Его Святейшество Далай-лама понял это и соответствующим образом адаптировал свои учения на Западе. Вместо того чтобы начинать с темы опоры на духовного наставника, приравниваемого к будде, он начинал с двух истин – с того, каким существование вещей кажется, и того, как они существуют на самом деле. Он не говорил, что несколько повторений определенной мантры защитит нас от перерождения в адах, а вместо того объяснял четыре истины арьев – тех, кто неконцептуально воспринимает окончательную реальность. Он не говорил, что выпитая благословленная вода очистит множество эонов разрушительной кармы; вместо того он давал нам учения о природе ума, о том, как работают умственные омрачения, и о возможности достижения освобождения. Погружаясь в философию, которая лежит в основе буддийского мировоззрения, он просил нас глубоко над ней размышлять. Он призывал нас усомниться в собственном гневе и сострадательно открыть сердце для всех живых существ. Далай-лама придерживался прагматичного подхода; узнав, что Земля, вопреки буддийским представлениям, не плоская и вращается вокруг Солнца, он сразу сказал: если наука что-то неопровержимо доказала, нам следует принять факты и не цепляться за противоречащие им положения писаний.

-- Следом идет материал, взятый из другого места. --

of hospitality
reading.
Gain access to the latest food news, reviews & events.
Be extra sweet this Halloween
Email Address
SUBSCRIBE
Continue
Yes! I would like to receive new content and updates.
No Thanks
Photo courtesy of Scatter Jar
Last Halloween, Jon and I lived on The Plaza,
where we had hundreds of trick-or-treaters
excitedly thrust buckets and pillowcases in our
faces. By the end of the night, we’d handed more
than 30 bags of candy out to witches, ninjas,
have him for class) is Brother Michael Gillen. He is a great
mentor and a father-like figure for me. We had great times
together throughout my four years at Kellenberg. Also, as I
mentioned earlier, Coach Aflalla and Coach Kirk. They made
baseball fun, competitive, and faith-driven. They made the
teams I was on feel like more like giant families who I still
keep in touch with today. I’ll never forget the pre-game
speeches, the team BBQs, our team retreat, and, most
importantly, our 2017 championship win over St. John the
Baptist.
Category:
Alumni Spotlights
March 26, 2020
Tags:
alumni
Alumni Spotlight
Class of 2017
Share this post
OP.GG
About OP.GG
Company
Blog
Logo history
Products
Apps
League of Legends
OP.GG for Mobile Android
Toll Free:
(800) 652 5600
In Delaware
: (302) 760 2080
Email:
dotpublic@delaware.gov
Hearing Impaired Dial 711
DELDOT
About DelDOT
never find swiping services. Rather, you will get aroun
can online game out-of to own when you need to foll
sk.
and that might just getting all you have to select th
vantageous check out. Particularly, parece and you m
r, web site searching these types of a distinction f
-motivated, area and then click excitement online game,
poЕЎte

Именно в такой атмосфере в 1993 году я попросила об аудиенции у Его Святейшества; из-за его плотного расписания она состоялась только два года спустя. Во время беседы я смиренно попросила Его Святейшество написать короткий текст ламрима, предназначенный для нетибетцев, – текст, которым тибетские геше могли бы пользоваться при обучении жителей Запада. Этот текст описывал бы различные темы в порядке, подходящем людям, которые не росли в буддийской среде; он прояснял бы сомнения и вопросы, с которыми в Дхарме сталкиваются нетибетцы. Его Святейшество согласился с этой идеей, но немедленно сказал, что сначала нужно написать больший по объему комментарий, из которого затем уже и можно будет извлечь пункты, образующие коренной текст. Он попросил меня обсудить со старшими последователями Дхармы те темы, которые следовало бы включить; предоставил мне в качестве основы для работы расшифровку учений по ламриму, которые недавно даровал, и попросил начать. Я побеседовала со множеством старших западных практикующих и собрала список вопросов, тем, проблем и сомнений, по которым этим практикующим хотелось услышать мнение Его Святейшества.

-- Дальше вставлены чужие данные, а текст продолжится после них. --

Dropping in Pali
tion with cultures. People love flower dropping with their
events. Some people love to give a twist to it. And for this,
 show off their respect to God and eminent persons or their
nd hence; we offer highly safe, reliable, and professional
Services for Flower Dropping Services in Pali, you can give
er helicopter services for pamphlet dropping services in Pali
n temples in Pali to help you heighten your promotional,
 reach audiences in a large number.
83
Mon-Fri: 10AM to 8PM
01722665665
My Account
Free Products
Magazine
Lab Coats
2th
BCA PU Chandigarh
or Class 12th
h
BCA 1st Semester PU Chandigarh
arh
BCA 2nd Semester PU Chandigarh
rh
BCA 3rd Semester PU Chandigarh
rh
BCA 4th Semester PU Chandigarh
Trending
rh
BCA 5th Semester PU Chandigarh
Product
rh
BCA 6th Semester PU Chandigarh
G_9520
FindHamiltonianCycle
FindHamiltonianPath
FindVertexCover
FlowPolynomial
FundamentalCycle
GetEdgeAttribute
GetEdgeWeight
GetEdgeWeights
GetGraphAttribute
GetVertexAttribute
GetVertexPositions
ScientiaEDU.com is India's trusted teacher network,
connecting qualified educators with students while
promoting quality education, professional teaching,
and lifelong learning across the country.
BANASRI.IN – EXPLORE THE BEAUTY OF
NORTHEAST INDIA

В последующие годы я несколько раз встречалась с Его Святейшеством, чтобы обсудить эти темы и продемонстрировать ему работу над рукописью, которую я к тому моменту успевала осуществить. За проведенное вместе время Его Святейшество по моей просьбе давал учения по одним темам, более подробно прояснял другие и отвечал на множество собранных мной вопросов. Казалось, он получает от этих сессий большое удовольствие; обычно в качестве гостей он приглашал на них других геше и своего брата. Я задавала вопрос, и они оживленно обсуждали ответ по-тибетски: Его Святейшество спрашивал, что думают геше, и озвучивал соображения, которые им на ум не пришли. Через какое-то время переводчик предоставлял мне общий вывод из обсуждения.

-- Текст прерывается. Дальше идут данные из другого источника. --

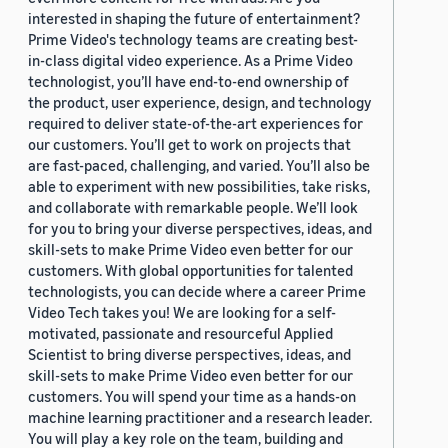
interested in shaping the future of entertainment?
Prime Video's technology teams are creating best-
in-class digital video experience. As a Prime Video
technologist, you’ll have end-to-end ownership of
the product, user experience, design, and technology
required to deliver state-of-the-art experiences for
our customers. You’ll get to work on projects that
are fast-paced, challenging, and varied. You’ll also be
able to experiment with new possibilities, take risks,
and collaborate with remarkable people. We’ll look
for you to bring your diverse perspectives, ideas, and
skill-sets to make Prime Video even better for our
customers. With global opportunities for talented
technologists, you can decide where a career Prime
Video Tech takes you! We are looking for a self-
motivated, passionate and resourceful Applied
Scientist to bring diverse perspectives, ideas, and
skill-sets to make Prime Video even better for our
customers. You will spend your time as a hands-on
machine learning practitioner and a research leader.
You will play a key role on the team, building and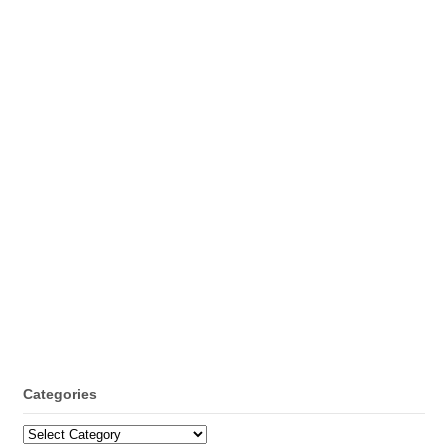
Categories
Categories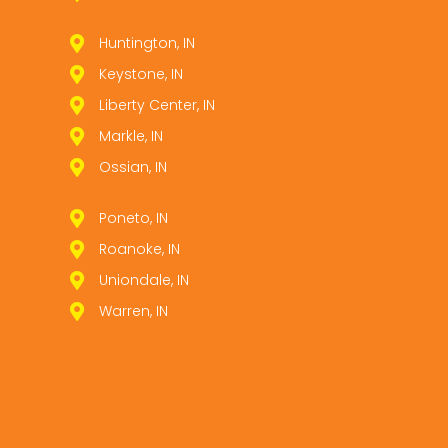
Huntington, IN
Keystone, IN
Liberty Center, IN
Markle, IN
Ossian, IN
Poneto, IN
Roanoke, IN
Uniondale, IN
Warren, IN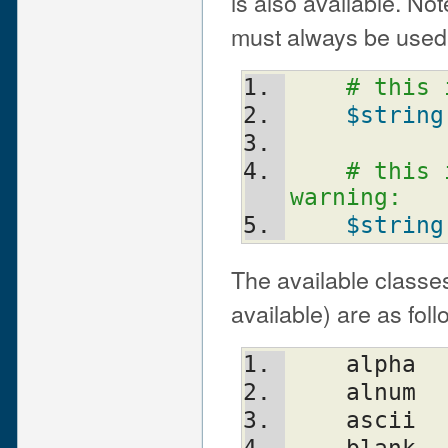
is also available. Not
must always be used 
# this 
$string
# this 
warning:
$string
The available classes
available) are as foll
    alpha
    alnum
    ascii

По мере того как я добавляла все больше материалов из множества устных учений Его Святейшества и наших личных встреч, рукопись становилась толще и толще. Я начала понимать, что назначение этой серии книг – в том, чтобы заполнить лакуны между краткими текстами ламрима с учениями, которые ламы давали на Западе, с одной стороны, и длинными философскими трактатами, которые переводили на английский ученые, – с другой. Западные практикующие нуждались в тексте на своем собственном языке – тексте, который кратко описывал бы основные темы философских трактатов и при этом также мог бы стать основой для аналитических медитаций на ламриме.